« Ne sommes-nous pas en pre­mier lieu des créa­tures éminem­ment poétiques ? » 

Demain
La lumière
Envahira
Ce monde

[ Cette Vie sans sel ? dans L’étoffe de l’univers ]

 

Andrée Che­did nous a quit­tés en févri­er 2011. Il y a juste un an, à l’instant où j’écris ces lignes. Tout à l’heure je lisais son dernier livre de poésie pub­lié un an avant sa mort, L’étoffe de l’univers, et au détour d’une page je suis tombé (c’est le mot juste) sur sa terre aimée, per­due puis retrou­vée, au cœur du recueil. Je l’ignorais mais en févri­er 2004, Andrée Che­did m’avait dédi­cacé un des poèmes de cette terre, de sa terre. Il est dif­fi­cile de dire l’émotion que l’on ressent, cette page dans la main. Non pour de banales raisons d’égo. Pour la bouf­fée de sou­venirs qui sub­mer­gent, sou­venir de la sil­hou­ette de la femme, du poète (et « non pas poétesse » dis­ait-elle, et il faut être une femme de tête aujourd’hui pour dire cela) et sou­venir des poèmes lus, des poèmes qui restent en dedans de nous, por­teurs de vie, de fra­ter­nité, de soleil. De l’être poète. De tout ce qui fait la beauté de l’orient, du Liban, de l’Egypte, du lien au tra­vers d’Andrée Che­did entre nous et ces endroits, entre elle, nous et ces espaces.

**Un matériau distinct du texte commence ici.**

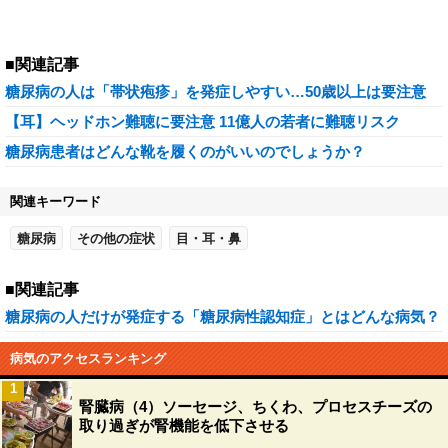
■関連記事
糖尿病の人は「帯状疱疹」を発症しやすい…50歳以上は要注意
【耳】ヘッドホン難聴に要注意 11億人の若者に難聴リスク
糖尿病患者はどんな靴を履くのがいいのでしょうか？
関連キーワード
糖尿病
その他の症状
目・耳・鼻
■関連記事
糖尿病の人だけが発症する「糖尿病性認知症」とはどんな病気？
病気のアクセスランキング
1
腎臓病（4）ソーセージ、ちくわ、プロセスチーズの
取り過ぎが腎機能を低下させる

Elle était « écrivain », c’est vrai ; de cela, je n’ai pas envie de par­ler aujourd’hui. Elle était poète. Avait voulu être poète dès l’enfance, entrant en con­flit à cause de cela avec l’une des sœurs de l’institution où elle étu­di­ait. Un poète habité de plusieurs langues. Et por­teur d’une parole égarée, main­tenue en vie en elle – par elle. Dans ses yeux, quand elle ouvrait la porte de son apparte­ment, près de la Seine, à deux pas de la Mai­son de la radio. Une parole qui cir­cu­lait, invis­i­ble, tan­dis que la tasse de thé venait aux lèvres. On ne mesure pas sur le moment ce que cela sig­ni­fie, pren­dre le thé en com­pag­nie du poète Andrée Che­did. Ensuite, on ne saurait pas dire « en quoi » cela « importe ». Il y a des moments, des instants sou­vent, et des per­son­nes comme elle, comme Andrée Che­did, des per­son­nes en com­pag­nie desquelles vous êtes plus vivants. Et la phrase, sa phrase portée en titre de cet hom­mage dit Andrée Chedid.

Lisant sa poésie, je ne peux m’empêcher de penser qu’elle est pour beau­coup dans l’existence du Recours au Poème.